How long does it take you to feel like you've really nailed a role?
"Oh god, in film, never. So far in my experience I haven't liked anything that I've seen myself do. I think that there is always room for imporvement. I hope that someday I will be able to say, 'I am proud of that.' But it hasn't happened yet."
So...are you proud of X-Files?
"Well, yes I am. Week to week I can say that I appreciate things that I do as Scully."
Scully has become a huge role model. I have a 15-year-old niece and she and all of her friends at school want to be forensic scientists or FBI agents.
"And how amazing is that? If there is one good thing that has come from the show it is what it has done for science and the medical community in terms of the amount of women and young girls that are now interested in those professions. It's wonderful that women of all ages find Scully to be a role model. She is honest. She is independent. She is smart."
Tell me about that baby she's carrying.
"I wish I knew. I thought we were going to address it in episode five and it was hinted at but it wasn't addressed. Anything could happen at this point."

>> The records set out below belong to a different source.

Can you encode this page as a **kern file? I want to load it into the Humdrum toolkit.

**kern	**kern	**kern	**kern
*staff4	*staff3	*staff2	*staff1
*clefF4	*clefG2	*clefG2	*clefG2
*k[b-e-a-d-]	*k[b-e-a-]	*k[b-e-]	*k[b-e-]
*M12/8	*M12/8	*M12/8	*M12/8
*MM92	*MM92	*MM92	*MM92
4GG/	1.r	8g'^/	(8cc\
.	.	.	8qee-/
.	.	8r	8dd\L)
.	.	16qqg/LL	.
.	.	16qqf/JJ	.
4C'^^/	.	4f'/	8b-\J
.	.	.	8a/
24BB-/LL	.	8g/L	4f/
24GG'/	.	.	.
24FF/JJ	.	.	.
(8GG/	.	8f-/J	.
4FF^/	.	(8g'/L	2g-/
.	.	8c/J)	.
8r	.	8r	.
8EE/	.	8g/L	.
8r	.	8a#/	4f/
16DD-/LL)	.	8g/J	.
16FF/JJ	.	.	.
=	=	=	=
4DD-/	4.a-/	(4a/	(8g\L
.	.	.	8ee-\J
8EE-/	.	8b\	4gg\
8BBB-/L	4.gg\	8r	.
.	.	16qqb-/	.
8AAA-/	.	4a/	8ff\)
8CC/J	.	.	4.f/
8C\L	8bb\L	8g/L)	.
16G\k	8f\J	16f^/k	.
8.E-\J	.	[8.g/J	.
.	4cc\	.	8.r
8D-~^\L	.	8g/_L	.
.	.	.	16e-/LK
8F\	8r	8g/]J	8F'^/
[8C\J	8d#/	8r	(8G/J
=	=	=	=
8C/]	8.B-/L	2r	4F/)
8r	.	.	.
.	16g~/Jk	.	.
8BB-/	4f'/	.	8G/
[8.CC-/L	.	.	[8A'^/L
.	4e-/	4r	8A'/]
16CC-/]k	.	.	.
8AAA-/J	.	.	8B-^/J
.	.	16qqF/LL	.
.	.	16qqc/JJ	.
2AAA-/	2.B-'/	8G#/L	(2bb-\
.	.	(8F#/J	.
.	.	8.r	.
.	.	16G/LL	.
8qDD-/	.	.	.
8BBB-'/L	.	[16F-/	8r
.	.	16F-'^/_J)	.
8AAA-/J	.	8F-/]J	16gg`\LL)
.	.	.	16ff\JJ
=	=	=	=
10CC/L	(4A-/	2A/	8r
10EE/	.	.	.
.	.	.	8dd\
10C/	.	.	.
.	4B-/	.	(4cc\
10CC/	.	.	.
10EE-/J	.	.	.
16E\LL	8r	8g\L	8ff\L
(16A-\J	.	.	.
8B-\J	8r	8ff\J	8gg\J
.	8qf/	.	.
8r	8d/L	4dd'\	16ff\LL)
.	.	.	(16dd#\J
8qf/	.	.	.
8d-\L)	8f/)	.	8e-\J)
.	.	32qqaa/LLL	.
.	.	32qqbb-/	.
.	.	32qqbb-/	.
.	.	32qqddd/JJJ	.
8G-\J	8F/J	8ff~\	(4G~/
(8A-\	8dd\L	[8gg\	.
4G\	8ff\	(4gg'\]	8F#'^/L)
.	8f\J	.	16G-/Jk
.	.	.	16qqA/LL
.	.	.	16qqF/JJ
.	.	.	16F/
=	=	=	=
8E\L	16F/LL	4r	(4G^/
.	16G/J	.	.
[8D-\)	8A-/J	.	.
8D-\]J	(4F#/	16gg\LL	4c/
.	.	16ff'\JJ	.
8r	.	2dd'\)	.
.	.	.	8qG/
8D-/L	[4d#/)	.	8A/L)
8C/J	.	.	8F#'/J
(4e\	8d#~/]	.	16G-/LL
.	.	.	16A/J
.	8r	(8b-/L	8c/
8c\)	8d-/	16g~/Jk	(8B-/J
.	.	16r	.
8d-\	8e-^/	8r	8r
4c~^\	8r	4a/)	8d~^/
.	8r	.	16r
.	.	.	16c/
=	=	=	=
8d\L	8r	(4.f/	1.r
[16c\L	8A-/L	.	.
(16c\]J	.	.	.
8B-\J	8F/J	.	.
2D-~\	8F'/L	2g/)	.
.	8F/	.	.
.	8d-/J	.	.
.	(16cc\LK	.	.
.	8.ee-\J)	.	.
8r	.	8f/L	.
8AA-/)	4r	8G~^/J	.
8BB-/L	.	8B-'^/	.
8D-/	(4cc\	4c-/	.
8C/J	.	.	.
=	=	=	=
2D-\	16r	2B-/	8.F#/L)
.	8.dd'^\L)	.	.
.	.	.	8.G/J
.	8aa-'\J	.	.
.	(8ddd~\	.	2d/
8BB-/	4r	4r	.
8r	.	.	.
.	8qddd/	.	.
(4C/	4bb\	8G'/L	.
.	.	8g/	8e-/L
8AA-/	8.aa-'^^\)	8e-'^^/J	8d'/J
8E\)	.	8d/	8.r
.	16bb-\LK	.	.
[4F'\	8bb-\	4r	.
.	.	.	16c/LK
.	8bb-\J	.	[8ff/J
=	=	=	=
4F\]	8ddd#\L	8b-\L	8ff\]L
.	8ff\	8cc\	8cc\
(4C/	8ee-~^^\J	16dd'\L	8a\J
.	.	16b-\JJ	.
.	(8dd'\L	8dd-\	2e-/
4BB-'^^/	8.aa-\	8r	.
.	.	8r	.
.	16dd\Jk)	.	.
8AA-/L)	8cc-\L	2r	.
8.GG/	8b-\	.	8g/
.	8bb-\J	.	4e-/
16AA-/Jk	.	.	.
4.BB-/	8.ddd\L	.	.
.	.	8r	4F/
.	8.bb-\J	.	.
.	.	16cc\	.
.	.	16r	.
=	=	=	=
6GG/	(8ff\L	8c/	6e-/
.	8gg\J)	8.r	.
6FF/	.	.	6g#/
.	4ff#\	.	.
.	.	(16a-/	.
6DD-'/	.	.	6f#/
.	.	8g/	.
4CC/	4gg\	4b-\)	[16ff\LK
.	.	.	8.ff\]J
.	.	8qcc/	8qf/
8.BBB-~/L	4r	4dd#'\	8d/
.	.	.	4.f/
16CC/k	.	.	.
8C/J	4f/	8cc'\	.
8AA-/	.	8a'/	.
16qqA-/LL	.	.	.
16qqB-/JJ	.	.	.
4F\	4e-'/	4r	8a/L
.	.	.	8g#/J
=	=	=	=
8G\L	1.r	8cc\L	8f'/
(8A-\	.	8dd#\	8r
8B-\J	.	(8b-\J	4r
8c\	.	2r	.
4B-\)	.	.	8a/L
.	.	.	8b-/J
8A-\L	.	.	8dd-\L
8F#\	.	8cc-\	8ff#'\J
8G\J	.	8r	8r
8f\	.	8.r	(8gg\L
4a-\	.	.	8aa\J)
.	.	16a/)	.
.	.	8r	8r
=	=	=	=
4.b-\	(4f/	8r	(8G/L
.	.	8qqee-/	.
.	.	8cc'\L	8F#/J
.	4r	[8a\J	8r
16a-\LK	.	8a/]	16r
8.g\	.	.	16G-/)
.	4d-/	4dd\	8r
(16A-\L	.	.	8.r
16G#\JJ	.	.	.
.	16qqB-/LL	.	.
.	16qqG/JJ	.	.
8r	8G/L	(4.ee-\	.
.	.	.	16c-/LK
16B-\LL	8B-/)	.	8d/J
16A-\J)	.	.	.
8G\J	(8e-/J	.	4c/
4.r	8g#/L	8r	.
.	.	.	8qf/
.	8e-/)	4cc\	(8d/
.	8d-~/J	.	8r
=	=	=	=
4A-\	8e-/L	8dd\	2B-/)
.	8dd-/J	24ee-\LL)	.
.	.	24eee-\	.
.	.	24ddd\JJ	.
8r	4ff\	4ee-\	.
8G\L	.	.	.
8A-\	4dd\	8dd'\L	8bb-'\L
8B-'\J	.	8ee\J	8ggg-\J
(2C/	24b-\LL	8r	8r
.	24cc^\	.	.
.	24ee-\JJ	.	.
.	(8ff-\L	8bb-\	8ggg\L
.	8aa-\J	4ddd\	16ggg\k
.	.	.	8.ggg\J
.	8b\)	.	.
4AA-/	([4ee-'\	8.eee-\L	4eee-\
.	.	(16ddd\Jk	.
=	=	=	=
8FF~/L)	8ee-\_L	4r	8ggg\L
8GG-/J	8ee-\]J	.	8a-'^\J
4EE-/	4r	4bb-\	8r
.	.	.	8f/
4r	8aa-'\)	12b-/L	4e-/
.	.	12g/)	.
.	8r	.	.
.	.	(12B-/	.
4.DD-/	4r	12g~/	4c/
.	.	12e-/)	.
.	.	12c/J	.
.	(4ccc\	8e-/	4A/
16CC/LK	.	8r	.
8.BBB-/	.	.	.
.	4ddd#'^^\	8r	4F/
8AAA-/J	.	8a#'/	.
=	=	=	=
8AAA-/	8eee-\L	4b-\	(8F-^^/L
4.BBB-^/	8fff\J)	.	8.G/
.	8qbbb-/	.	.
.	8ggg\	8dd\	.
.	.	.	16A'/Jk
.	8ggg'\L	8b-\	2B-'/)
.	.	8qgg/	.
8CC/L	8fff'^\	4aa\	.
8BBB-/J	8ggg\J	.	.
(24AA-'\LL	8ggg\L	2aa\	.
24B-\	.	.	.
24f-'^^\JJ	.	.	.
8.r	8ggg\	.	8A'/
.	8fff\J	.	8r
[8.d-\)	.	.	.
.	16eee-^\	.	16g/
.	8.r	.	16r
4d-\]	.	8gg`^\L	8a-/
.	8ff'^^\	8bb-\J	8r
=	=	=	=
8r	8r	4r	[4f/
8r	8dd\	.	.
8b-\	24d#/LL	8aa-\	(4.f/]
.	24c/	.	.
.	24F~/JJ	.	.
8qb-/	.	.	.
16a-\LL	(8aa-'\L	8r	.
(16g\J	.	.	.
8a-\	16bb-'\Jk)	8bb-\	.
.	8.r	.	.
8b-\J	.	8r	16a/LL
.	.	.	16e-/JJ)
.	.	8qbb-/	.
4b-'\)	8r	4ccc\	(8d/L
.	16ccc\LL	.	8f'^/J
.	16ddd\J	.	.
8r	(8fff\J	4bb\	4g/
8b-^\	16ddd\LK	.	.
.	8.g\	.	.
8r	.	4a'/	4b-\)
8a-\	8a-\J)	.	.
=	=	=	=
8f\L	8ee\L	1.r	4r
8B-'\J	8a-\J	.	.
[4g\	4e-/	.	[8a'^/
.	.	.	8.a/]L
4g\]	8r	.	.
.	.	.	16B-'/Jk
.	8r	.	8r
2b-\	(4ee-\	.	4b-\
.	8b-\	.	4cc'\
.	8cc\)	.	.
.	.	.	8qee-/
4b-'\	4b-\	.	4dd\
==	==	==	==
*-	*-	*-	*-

Now that Mulder is off the series, do you think Scully will come out?
"You know, you'd think so."
Aside from young girls you also have quite a lesbian fan club. What do you think about that?
"I think it's fantastic! I think the more people who can support a strong, autonomous woman who can kick some ass on the side the better!"
What do you think of the dearth of meaty roles being offered women?
"The truth is, people just want to escape and see blockbusters. Nobody wants to see a chick flick. So, as much as women say we want more scripts, better scripts, unless it's Charlie's Angels nobody wants to see a 'girl' movie. However, I do think we are starting to find a successful formula with smaller films like Magnolia and American Beauty. Ensemble movies with lower budgets that are about human relationships and situations with lessons in them that are waking people up. Audiences seem to be paying attention to them."
What's next for you?
"I have been told there will be a second X-Files movie. I might do some theatre next."
(...I hope if Gillian does do theater, it's in Los Angeles. She was a real treat in her recent cameo performance of the Vagina Monologues).